*** Block opens ***
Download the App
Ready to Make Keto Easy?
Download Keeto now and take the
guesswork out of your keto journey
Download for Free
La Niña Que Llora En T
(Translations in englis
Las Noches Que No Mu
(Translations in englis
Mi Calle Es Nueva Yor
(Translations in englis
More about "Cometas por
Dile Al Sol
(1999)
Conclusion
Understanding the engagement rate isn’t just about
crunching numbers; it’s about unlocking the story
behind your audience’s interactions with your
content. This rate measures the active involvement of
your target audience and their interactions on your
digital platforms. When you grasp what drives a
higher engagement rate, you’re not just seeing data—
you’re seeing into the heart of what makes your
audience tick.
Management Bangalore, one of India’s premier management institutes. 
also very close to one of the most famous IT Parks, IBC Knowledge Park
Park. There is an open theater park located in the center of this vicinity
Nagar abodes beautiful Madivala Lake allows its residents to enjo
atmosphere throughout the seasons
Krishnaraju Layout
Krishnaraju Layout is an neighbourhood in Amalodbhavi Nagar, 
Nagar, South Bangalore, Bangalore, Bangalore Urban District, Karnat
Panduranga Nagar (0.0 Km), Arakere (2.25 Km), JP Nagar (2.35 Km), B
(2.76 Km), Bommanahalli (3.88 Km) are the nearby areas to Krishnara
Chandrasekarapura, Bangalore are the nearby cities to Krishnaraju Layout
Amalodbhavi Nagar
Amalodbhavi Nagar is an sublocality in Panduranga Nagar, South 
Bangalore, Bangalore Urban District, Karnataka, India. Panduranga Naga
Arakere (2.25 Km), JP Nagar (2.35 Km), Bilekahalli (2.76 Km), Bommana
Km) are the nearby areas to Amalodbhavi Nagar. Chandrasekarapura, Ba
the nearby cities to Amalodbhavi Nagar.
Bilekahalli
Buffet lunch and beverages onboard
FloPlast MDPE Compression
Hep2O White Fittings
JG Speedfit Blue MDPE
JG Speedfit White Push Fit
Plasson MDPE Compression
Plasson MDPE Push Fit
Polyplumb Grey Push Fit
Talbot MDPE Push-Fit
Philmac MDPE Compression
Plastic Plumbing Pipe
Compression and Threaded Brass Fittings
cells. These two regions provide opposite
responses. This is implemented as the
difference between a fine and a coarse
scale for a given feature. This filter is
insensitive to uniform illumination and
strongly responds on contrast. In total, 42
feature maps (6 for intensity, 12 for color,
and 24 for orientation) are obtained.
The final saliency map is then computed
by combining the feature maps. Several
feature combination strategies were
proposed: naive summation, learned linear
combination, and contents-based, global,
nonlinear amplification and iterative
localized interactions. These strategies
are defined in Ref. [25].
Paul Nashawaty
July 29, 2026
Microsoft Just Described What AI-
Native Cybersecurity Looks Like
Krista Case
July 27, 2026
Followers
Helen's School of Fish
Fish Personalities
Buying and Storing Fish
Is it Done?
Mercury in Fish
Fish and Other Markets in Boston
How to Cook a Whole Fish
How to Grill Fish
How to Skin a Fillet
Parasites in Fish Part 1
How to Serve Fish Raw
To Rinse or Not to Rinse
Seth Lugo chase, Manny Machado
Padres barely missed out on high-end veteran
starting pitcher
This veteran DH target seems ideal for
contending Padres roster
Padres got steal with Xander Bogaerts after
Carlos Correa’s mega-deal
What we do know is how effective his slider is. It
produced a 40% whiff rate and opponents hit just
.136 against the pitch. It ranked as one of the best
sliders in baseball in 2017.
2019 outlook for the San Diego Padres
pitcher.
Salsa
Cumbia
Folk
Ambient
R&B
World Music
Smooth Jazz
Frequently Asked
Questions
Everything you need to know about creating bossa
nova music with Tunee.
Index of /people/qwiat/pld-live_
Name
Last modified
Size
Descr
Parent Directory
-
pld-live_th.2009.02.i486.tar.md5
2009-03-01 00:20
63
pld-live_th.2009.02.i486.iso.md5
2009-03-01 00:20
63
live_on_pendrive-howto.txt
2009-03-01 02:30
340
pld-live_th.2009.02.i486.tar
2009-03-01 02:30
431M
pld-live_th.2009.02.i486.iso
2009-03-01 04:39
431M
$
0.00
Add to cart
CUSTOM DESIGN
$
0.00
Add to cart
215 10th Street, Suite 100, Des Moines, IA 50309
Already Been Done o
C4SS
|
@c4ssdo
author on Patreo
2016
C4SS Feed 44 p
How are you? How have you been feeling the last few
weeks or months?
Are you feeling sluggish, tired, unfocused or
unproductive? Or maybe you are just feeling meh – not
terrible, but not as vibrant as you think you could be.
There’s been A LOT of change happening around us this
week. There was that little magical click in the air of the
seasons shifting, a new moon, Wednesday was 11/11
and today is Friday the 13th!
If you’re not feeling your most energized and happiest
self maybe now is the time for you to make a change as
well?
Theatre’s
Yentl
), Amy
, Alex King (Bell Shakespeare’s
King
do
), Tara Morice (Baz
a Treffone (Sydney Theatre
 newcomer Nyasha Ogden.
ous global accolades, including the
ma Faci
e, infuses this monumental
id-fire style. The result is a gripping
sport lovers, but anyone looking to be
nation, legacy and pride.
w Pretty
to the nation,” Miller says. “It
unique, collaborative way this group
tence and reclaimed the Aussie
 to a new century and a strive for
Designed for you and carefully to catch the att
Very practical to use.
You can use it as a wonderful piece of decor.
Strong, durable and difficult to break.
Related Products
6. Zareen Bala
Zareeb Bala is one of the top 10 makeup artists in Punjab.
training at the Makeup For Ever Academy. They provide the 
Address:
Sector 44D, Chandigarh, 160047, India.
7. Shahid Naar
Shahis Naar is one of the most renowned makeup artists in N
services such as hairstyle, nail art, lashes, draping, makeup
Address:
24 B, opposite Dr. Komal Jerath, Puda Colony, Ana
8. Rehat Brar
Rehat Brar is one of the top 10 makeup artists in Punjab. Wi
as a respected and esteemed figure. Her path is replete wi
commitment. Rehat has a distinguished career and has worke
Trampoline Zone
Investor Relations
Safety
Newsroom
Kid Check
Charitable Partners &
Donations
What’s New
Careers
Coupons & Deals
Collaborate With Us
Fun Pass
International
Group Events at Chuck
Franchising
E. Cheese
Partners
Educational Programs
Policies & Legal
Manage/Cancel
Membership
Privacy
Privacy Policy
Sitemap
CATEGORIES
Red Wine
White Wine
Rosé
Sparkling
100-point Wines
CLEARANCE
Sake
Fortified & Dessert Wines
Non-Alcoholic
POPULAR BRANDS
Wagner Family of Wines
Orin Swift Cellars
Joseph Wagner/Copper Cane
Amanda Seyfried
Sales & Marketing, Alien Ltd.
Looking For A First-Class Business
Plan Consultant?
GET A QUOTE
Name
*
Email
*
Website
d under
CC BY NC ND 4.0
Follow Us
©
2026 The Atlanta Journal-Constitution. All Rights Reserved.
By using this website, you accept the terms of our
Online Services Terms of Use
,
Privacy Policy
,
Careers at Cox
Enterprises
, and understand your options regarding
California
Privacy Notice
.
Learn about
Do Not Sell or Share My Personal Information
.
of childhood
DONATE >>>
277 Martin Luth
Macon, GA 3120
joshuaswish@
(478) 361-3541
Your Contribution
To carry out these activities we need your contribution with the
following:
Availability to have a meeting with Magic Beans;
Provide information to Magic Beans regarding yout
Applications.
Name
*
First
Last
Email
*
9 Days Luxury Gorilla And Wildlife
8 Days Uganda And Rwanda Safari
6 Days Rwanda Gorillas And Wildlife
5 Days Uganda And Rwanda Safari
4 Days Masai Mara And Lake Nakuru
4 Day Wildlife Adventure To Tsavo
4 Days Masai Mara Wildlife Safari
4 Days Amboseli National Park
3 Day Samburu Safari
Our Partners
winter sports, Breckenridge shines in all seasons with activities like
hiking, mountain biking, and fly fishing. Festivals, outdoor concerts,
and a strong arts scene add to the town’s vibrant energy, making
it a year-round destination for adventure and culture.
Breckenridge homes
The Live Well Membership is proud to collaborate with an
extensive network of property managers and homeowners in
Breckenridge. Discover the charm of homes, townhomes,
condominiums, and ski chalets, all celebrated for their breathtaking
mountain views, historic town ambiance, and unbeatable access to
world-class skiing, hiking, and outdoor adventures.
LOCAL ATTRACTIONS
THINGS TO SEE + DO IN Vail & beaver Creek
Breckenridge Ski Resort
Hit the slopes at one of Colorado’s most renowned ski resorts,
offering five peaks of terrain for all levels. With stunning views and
*** Block closes ***
* **WORK REQUEST**
What is needed is a verbatim copy of every line in the records above from the one containing "Very practical to use." down to the one containing "24 B, opposite", both included, and nothing more.

* **SOLVED PROBLEM**
Very practical to use.
You can use it as a wonderful piece of decor.
Strong, durable and difficult to break.
Related Products
6. Zareen Bala
Zareeb Bala is one of the top 10 makeup artists in Punjab.
training at the Makeup For Ever Academy. They provide the 
Address:
Sector 44D, Chandigarh, 160047, India.
7. Shahid Naar
Shahis Naar is one of the most renowned makeup artists in N
services such as hairstyle, nail art, lashes, draping, makeup
Address:
24 B, opposite Dr. Komal Jerath, Puda Colony, Ana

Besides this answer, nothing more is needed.